CEO of Roscommon County Council, Eugene Cummins.

Council chief's plea to government for funding to solve Lough Funshinagh flood crisis

The Chief Executive of Roscommon County Council is pleading with the government to provide the funding for a "permanent significant infrastructural solution" to solve the Lough Funshinagh flooding crisis which he is warning will only get significantly worse and has left locals "at their wit’s end."

In a stark and somewhat exasperated letter to Minister Patrick O’Donovan, who has responsibility for the Office of Public Works, Eugene Cummins outlines that in the last few days alone the situation has deteriorated further with another flood level exceeded, and he is predicting a second property will be in "imminent danger" within days and both will need the "positive intervention" of the council for weeks to come.

Setting out the measures that Roscommon County Council has taken in recent times, including raising the roads, to help homeowners in the area the council chief says there is only so much they can do without a "permanent significant infrastructural solution" provided by the government which could take three years to put in place.

"The situation is going to get significantly worse and the maximum recorded flood level to date is going to be exceeded many times in the next few weeks and in the years ahead.

"To a certain degree the deteriorating situation has brought the sense of urgency to the situation that has been missing," he says, calling on the Minister's department to provide funding for a flood mitigation scheme at Lough Funshinagh.

In the letter this week, Mr Cummins recalls that the local authority submitted a report to the OPW last year identifying seven flood mitigation measures, however, in August the government department deemed that scheme proposals "fell below the required cost benefit and they were deemed not to be cost effective or sustainable solutions to alleviate flooding at Lough Funshinagh, having considered the financial and environmental constraints".

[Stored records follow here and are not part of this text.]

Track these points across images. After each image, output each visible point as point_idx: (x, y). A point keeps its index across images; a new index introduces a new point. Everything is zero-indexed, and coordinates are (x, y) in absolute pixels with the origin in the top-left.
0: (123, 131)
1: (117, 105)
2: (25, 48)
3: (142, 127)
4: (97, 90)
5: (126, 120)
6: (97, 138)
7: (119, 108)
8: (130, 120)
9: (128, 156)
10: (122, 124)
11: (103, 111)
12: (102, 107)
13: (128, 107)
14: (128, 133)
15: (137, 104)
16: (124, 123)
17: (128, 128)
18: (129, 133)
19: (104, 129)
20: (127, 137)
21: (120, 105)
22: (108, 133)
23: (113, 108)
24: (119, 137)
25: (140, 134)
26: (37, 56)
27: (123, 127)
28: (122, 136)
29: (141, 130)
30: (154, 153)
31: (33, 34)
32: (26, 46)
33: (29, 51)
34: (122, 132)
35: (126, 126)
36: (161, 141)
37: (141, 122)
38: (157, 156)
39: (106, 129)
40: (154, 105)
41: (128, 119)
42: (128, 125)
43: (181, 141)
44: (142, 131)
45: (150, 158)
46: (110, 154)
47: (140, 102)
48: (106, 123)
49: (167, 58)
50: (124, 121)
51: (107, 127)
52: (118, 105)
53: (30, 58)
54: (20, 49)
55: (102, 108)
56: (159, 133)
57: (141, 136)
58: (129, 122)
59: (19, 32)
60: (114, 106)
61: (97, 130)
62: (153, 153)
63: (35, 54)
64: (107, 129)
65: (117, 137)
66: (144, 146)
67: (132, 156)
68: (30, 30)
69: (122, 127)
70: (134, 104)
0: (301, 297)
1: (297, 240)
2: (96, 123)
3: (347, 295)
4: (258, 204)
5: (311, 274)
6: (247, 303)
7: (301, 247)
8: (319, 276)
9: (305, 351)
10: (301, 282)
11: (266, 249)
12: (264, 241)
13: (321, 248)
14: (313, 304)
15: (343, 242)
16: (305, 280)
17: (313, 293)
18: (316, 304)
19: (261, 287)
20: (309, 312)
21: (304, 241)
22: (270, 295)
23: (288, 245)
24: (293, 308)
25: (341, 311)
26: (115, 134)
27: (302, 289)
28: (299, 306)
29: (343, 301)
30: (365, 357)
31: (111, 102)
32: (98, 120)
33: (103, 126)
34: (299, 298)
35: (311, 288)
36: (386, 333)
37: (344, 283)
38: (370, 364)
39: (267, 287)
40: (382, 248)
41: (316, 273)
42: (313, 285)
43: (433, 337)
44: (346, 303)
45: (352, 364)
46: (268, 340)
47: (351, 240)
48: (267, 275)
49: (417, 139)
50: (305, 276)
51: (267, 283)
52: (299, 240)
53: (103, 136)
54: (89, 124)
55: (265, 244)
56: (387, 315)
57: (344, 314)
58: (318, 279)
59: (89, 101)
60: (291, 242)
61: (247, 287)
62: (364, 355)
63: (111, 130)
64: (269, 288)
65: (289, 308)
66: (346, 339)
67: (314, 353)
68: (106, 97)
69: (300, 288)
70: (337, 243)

At the same time, the Office of Public Works also confirmed that property owners who had applied for home relocation would be dealt with under the scheme.

So in this context, the Roscommon County Council CEO says in a somewhat exasperated tone that "from this position there is little Roscommon County Council can do in the context of a permanent significant infrastructural solution to alleviating this flooding without Government intervention."

He goes on to say it is imperative that "further efforts" are made in relation to a flood mitigation capital scheme at Lough Funshinagh and pleads for funding to do so.

"..I hereby request that your Department provide the funding required to progress the already identified solution through the detailed design and planning process.

This will be a significant sum that will require an expensive and necessary environmental and Natura Impact Assessment, topographical survey and ground investigations for the Part 8 planning process (the planning process for council projects). The cost of the actual works will be in the region of €1.5 million together with other costs associated with land acquisition, wayleaves, remediation works etc."

Existing funding schemes do not allow for the scale of planning and civil works required and the local authority could not carry this level of capital cost, he adds.

And while the top council official admits the planning process for any kind of flood scheme in Lough Funshinagh is "fraught with difficulties and comes with more than a small probability of failure," it is for this reason that other stakeholders need to get involved and "rather than hold their positions to date need to look at solutions other than the transfer of responsibility to the local authority."

Important too, he adds to realise that "a successful Part 8 process and 'pipe in the ground' is at best, possibly three years away and of little comfort to the unfortunate families who are at their wit’s end with this despairing situation."

"But for now the 'pipe' is only part of the solution and various departments need to get actively involved to start facilitating a solution, namely a hybrid interim mix of actions to help in the Part VIII process and also to react to existing hardship," he continues, claiming that least two houses will probably have to be relocated, when this happens some works may be done on farmyards.

On the impact to farm holdings, Mr Cummin says those close to the lough have been "significantly and negatively impacted upon. In a couple of cases shockingly so."

The Department of Agriculture need to be told to provide assistance not just now but for the foreseeable future, he spells out in the letter, or until such time as the 'pipe' is in place or as a permanent intervention if the 'pipe' is not possible.

While the Roscommon County Council chief acknowledges that the biggest issue and greatest planning challenge" is the Special Area of Conservation designation at Lough Funshinagh, he sets out in stark terms that without an outflow pipe "the situation in and around Lough Funshinagh is going to get worse, a lot worse."

Mr Cummins believes the flooding is not happening on a cyclical basis and is a consequence of climate change, something which he claims will continue and result in "effectively a permanent expansive lake" unless action is taken.